SELECTED EXTRACT:
<<<<

Currently, large-scale monitoring supports numeric and categorical features. When configuring this monitoring method, you must map each feature name to the corresponding feature type (either numeric or categorical). When mapping feature types to feature names, there is a method for Scoring Code models and a method for all other models.

=== "Non Scoring Code"

    Often, a model can output the feature name and the feature type using an existing access method; however, if access is not available, you may have to manually categorize each feature you want to aggregate as `Numeric` or `Categorical`.
    
    Map a feature type (`Numeric` or `Categorical`) to each feature name using the `setFeatureTypes` method on `predictionStatisticsParameters`.

=== "Scoring Code"

    Map a feature type (`Numeric` or `Categorical`) to each feature name after using the `getFeatures` query on the `Predictor` object to obtain the features.

    You can find an example of this use-case in the agent `.tar` file in `examples/java/PredictionStatsSparkUtilsExample/src/main/scala/com/datarobot/dr_mlops_spark/Main.scala`.

## Perform advanced agent memory tuning for large workloads {: #perform-advanced-agent-memory-tuning-for-large-workloads }

The monitoring agent's default configuration is tuned to perform well for an average workload; however, as you increase the number of records the agent groups together for forwarding to DataRobot MLOps, the agent's total memory usage increases steadily to support the increased workload. To ensure the agent can support the workload for your use case, you can estimate the agent's total memory use and then set the agent's memory allocation or configure the maximum record group size. 

### Estimate agent memory use {: #estimate-agent-memory-use }

When estimating the monitoring agent's approximate memory usage (in bytes), assume that each feature reported requires an average of `10 bytes` of memory. Then, you can estimate the memory use of each message containing raw prediction data from the number of features (represented by `num_features`) and the number of samples (represented by `num_samples`) reported. Each message uses approximately `10 bytes × num_features × num_samples` of memory.

>>>>

Collected data entries:
<<<<

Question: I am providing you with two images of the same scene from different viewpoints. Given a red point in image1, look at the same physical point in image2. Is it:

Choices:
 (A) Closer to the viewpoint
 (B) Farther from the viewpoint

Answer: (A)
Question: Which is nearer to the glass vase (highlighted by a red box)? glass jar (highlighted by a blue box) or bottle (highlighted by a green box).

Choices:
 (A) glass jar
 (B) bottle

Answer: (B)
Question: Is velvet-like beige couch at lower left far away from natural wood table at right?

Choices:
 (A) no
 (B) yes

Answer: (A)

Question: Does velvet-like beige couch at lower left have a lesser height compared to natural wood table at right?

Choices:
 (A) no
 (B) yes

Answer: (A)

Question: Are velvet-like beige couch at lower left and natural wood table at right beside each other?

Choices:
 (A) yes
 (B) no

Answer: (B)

>>>>
<<<<

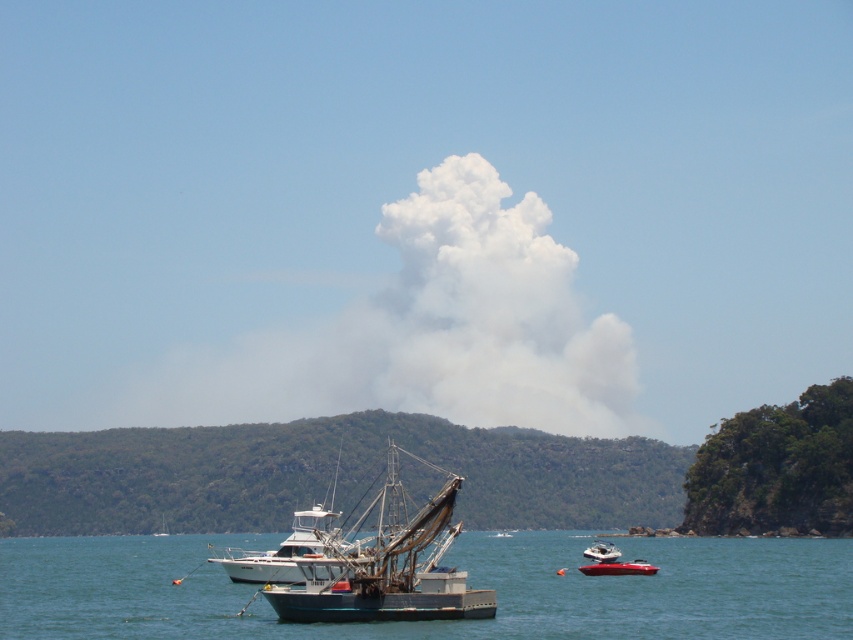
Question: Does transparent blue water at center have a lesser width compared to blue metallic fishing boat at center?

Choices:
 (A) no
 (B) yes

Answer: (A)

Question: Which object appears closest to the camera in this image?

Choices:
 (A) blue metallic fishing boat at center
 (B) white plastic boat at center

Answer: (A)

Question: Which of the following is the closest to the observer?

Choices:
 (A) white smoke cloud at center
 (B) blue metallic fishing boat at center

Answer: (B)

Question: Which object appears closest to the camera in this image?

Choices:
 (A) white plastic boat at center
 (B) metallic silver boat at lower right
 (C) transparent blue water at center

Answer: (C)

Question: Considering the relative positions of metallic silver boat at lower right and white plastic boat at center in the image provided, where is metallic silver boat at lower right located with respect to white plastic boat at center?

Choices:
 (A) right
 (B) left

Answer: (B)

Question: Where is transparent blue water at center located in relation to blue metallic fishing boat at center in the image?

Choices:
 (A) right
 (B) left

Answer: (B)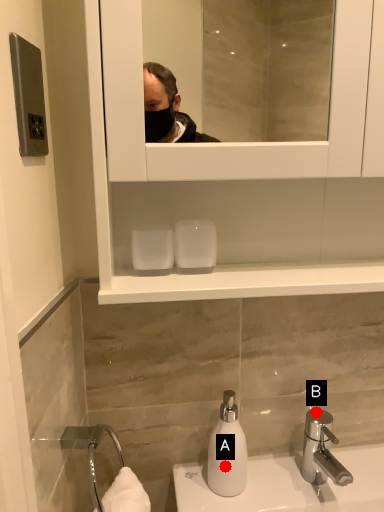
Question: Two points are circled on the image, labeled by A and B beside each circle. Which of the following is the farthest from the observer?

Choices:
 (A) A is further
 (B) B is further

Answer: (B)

>>>>
<<<<

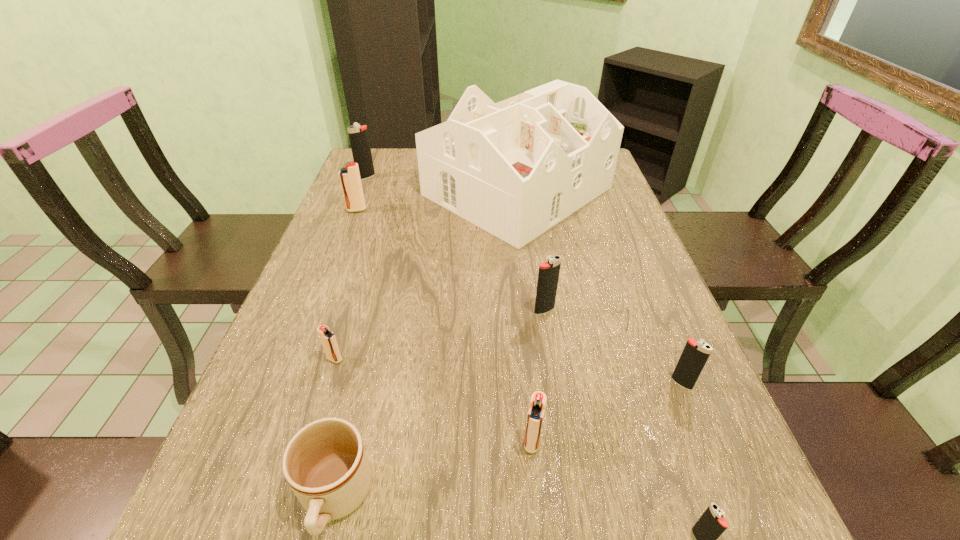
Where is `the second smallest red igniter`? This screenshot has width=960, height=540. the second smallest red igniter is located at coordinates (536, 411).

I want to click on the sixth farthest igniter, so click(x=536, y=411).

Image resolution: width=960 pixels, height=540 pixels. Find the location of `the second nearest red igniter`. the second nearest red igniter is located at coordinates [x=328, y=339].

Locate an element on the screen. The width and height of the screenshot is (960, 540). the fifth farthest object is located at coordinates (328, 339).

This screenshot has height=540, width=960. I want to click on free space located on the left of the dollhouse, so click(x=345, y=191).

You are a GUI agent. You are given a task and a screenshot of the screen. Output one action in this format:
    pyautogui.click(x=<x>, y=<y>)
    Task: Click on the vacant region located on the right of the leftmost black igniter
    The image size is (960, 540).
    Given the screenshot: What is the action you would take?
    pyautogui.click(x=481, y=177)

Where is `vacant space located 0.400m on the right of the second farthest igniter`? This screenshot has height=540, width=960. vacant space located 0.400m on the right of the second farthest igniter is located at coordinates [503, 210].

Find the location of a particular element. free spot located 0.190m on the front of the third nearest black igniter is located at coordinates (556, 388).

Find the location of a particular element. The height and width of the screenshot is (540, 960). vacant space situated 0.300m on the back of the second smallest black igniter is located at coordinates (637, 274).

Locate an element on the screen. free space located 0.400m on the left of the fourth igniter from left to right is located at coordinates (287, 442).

>>>>

EXERCISE SET:
(A) Summarize the monitoring agent excerpt in two sentences.
(B) Answer these questions from the monitoring agent excerpt, one answer per line with matching marks:
(i) For models that are not Scoring Code models, which method maps a feature type to each feature name?
(ii) For Scoring Code models, which query obtains the features, and on what object is it used?
(iii) On average, how much memory should each reported feature be assumed to need?
(C) Using the memory tuning section of the monitoring agent excerpt, list every action it names for making sure the agent can support the workload for your use case.

RESULTS IN ORDER:
(A) Large-scale monitoring supports numeric and categorical features, and each feature name must be mapped to its feature type, with one method for Scoring Code models and another for all other models. Because the agent's memory use grows as it groups more records for forwarding to DataRobot MLOps, you can estimate that use, at about 10 bytes × num_features × num_samples per message, and then set the agent's memory allocation or configure the maximum record group size.

(B)
(i) The `setFeatureTypes` method on `predictionStatisticsParameters`.
(ii) The `getFeatures` query, used on the `Predictor` object.
(iii) 10 bytes.

(C)
- Estimate the agent's total memory use
- Set the agent's memory allocation
- Configure the maximum record group size